# Bank info for FM3 renewal



## lizzers (Sep 21, 2008)

Hi all,

I'm looking for bank info for the FM3 renewal...I have a business (cargo de confianza) so I need to go pay, but I'm having trouble tracking down the most up to date info on where to pay with what reference number. Does anyone have a link?


----------



## TundraGreen (Jul 15, 2010)

lizzers said:


> Hi all,
> 
> I'm looking for bank info for the FM3 renewal...I have a business (cargo de confianza) so I need to go pay, but I'm having trouble tracking down the most up to date info on where to pay with what reference number. Does anyone have a link?

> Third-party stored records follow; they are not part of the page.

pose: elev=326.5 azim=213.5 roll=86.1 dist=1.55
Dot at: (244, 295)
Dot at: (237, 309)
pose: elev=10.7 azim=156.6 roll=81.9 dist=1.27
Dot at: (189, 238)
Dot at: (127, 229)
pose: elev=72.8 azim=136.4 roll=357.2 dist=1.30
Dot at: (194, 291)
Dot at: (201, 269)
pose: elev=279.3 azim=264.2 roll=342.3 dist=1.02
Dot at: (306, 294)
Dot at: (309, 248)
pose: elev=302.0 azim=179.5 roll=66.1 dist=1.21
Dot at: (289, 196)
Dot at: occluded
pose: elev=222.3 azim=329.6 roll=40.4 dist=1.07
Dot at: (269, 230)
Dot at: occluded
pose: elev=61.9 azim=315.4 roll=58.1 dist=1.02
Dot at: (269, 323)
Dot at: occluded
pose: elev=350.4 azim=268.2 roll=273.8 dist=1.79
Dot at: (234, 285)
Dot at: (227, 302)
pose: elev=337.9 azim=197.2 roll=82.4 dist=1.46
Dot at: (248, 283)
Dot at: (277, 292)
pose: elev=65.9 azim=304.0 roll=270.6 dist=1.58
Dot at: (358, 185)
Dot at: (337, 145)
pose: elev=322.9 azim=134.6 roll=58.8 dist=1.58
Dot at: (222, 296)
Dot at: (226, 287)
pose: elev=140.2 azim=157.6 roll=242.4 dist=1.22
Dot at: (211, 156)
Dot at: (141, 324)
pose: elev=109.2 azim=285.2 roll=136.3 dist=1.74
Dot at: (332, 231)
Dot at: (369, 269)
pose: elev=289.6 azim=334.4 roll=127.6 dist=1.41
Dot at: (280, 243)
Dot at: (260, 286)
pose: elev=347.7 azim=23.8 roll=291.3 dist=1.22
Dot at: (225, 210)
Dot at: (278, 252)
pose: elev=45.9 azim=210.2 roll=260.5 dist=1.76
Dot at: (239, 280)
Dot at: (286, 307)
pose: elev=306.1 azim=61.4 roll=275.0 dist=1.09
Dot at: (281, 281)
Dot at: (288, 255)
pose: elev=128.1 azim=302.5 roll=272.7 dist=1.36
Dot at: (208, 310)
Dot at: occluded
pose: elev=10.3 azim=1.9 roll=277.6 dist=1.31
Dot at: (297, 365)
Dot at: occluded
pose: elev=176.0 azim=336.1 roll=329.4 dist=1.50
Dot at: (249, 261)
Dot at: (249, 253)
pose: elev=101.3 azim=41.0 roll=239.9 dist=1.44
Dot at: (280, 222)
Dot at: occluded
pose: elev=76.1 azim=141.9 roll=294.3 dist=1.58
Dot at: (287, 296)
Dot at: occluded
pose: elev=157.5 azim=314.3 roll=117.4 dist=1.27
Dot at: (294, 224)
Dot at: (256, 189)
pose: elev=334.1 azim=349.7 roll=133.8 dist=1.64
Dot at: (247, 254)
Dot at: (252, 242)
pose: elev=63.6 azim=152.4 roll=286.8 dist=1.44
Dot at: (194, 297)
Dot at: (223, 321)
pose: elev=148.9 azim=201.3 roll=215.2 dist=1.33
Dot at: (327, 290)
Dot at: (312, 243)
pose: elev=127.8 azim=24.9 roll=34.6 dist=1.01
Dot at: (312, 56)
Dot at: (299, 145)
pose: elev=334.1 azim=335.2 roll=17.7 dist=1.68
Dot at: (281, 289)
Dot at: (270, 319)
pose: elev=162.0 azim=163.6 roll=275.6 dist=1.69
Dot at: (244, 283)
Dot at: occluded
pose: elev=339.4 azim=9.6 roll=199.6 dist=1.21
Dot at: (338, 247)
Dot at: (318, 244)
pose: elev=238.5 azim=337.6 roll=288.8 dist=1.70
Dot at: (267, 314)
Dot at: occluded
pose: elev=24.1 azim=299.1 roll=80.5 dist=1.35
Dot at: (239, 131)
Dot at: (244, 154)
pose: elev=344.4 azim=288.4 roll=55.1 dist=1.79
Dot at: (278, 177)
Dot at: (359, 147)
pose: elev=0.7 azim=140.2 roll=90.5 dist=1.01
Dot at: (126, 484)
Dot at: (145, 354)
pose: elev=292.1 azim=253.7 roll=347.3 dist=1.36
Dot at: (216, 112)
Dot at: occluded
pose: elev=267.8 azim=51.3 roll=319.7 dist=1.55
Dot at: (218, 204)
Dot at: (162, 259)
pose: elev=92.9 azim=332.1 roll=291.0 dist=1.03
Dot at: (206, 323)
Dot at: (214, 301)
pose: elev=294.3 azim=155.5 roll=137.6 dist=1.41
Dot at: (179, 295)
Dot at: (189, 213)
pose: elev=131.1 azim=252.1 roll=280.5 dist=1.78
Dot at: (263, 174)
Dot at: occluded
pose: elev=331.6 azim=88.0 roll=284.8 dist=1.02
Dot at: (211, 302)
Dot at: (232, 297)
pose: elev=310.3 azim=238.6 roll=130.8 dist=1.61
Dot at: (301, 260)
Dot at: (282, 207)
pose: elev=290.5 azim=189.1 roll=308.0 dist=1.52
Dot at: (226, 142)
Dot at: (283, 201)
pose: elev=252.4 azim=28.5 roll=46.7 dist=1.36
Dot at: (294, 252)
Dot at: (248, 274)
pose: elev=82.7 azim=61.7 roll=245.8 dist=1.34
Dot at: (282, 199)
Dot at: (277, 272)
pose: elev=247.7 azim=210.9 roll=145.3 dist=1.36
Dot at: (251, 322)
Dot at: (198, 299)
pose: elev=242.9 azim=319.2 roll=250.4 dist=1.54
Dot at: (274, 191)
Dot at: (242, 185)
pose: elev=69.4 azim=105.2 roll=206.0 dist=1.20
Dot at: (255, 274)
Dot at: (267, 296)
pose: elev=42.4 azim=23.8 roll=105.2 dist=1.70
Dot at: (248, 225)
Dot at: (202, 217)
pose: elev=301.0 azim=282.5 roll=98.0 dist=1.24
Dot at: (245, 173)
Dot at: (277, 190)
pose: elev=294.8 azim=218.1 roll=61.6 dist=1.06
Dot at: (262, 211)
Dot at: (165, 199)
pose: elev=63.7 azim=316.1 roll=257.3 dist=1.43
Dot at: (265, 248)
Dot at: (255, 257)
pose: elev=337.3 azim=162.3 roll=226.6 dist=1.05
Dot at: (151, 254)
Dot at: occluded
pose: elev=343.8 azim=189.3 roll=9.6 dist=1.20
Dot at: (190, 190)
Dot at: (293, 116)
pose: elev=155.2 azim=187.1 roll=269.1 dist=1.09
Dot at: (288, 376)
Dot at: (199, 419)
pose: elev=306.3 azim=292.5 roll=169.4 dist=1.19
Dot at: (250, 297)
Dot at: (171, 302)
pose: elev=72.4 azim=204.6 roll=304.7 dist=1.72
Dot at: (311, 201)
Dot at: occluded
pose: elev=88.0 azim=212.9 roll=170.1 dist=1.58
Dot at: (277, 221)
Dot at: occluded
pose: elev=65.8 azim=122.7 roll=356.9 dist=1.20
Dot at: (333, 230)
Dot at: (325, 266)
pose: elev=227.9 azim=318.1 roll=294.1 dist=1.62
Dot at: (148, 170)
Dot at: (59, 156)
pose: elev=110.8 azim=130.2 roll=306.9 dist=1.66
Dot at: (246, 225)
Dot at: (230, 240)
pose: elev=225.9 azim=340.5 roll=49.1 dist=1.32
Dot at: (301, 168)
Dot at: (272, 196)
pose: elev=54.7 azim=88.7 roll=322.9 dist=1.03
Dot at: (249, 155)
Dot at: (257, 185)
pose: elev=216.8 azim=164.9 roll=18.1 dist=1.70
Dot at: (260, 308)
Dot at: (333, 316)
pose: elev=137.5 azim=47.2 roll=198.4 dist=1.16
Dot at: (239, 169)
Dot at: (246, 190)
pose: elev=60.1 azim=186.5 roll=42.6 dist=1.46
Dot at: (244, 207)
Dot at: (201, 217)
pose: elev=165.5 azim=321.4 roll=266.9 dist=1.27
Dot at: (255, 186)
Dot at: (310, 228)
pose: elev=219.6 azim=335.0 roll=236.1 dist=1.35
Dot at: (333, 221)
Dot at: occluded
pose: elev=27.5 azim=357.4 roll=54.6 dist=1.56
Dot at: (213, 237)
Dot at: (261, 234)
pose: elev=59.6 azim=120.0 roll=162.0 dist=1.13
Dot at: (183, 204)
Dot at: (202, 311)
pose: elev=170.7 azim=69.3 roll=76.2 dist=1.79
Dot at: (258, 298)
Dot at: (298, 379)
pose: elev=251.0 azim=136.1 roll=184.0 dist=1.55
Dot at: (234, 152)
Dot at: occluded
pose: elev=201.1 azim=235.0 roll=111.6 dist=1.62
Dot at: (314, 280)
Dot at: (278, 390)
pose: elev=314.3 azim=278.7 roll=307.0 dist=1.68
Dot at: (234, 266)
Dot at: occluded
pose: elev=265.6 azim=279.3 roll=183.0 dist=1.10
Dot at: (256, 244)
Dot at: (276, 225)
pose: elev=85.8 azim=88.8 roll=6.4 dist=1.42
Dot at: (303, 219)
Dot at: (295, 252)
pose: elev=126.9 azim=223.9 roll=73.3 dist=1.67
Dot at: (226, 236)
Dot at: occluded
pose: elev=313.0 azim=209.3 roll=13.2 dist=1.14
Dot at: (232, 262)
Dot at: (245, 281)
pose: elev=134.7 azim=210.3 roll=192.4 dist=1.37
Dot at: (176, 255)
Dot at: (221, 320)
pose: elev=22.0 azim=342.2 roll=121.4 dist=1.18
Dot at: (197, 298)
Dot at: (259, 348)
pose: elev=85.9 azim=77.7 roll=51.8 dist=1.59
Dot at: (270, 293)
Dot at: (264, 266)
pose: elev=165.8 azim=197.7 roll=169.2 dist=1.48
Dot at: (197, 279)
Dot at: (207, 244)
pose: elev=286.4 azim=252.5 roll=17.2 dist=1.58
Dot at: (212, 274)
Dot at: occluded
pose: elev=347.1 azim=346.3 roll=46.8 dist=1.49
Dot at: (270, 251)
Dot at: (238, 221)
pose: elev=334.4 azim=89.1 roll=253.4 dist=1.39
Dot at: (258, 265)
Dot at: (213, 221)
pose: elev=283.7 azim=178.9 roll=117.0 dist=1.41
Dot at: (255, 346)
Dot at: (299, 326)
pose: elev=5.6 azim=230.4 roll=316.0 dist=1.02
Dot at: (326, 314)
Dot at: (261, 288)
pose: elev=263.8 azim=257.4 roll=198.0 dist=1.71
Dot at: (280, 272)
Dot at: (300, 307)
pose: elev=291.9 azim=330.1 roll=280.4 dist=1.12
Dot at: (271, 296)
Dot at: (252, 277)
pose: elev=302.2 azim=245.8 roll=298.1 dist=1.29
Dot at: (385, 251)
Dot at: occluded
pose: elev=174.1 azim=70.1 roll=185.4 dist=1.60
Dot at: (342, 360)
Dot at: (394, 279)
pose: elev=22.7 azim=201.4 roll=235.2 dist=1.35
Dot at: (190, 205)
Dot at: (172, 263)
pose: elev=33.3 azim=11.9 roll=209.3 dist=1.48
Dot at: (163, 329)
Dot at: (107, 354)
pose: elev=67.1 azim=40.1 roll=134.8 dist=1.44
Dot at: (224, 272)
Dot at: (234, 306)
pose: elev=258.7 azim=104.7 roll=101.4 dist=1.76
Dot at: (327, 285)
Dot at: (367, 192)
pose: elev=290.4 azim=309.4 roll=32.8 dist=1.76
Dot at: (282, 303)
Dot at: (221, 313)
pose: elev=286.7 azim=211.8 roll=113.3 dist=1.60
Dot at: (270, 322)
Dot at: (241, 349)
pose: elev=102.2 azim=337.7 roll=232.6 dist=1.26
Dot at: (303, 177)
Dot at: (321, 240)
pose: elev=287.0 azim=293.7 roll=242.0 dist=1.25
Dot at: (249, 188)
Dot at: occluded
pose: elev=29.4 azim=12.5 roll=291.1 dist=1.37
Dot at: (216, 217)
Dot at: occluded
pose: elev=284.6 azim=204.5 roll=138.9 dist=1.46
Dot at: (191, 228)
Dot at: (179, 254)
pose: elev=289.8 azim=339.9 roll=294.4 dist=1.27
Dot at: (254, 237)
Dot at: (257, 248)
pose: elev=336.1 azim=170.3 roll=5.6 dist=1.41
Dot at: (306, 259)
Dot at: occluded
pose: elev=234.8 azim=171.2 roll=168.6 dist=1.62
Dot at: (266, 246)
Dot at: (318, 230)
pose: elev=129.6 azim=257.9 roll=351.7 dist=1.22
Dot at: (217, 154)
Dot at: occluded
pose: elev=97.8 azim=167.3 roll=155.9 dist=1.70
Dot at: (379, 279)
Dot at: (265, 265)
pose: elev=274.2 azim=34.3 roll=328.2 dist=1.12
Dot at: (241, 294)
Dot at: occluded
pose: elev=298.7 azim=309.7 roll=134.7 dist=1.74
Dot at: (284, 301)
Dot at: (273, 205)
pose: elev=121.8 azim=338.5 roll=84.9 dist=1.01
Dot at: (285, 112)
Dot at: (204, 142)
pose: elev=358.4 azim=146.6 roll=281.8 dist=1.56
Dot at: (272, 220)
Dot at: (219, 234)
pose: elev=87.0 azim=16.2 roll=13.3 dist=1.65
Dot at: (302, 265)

I just take the slip of paper I get from Migracion with the appropriate account and cost information on it.


----------



## lizzers (Sep 21, 2008)

Unfortunately they didn't give me the slip...that's why I'm looking for the info, but the INM site is not exactly user friendly!


----------



## TundraGreen (Jul 15, 2010)

lizzers said:


> Unfortunately they didn't give me the slip...that's why I'm looking for the info, but the INM site is not exactly user friendly!


I guess I wasn't very helpful then, was I. My next suggestion would be to go back to Migracion and get the paper. You can get it from the lady at the Info desk on the other side of the elevators (I am assuming you are in Gdl). The wait to talk to her is less than for Migracion itself. I would be concerned about paying without having that paper. I made a mistake once paying for IMSS incorrectly and it took be days of visits to their office and months of waiting to get it straightened out. So I would be gun shy about paying without having the paper from Migracion


----------



## lizzers (Sep 21, 2008)

TundraGreen said:


> I guess I wasn't very helpful then, was I. My next suggestion would be to go back to Migracion and get the paper. You can get it from the lady at the Info desk on the other side of the elevators (I am assuming you are in Gdl). The wait to talk to her is less than for Migracion itself. I would be concerned about paying without having that paper. I made a mistake once paying for IMSS incorrectly and it took be days of visits to their office and months of waiting to get it straightened out. So I would be gun shy about paying without having the paper from Migracion


Thanks Tundra! Yeah, I've had my fare share of mistakes and red tape too, so the best thing is to probably go back there.


----------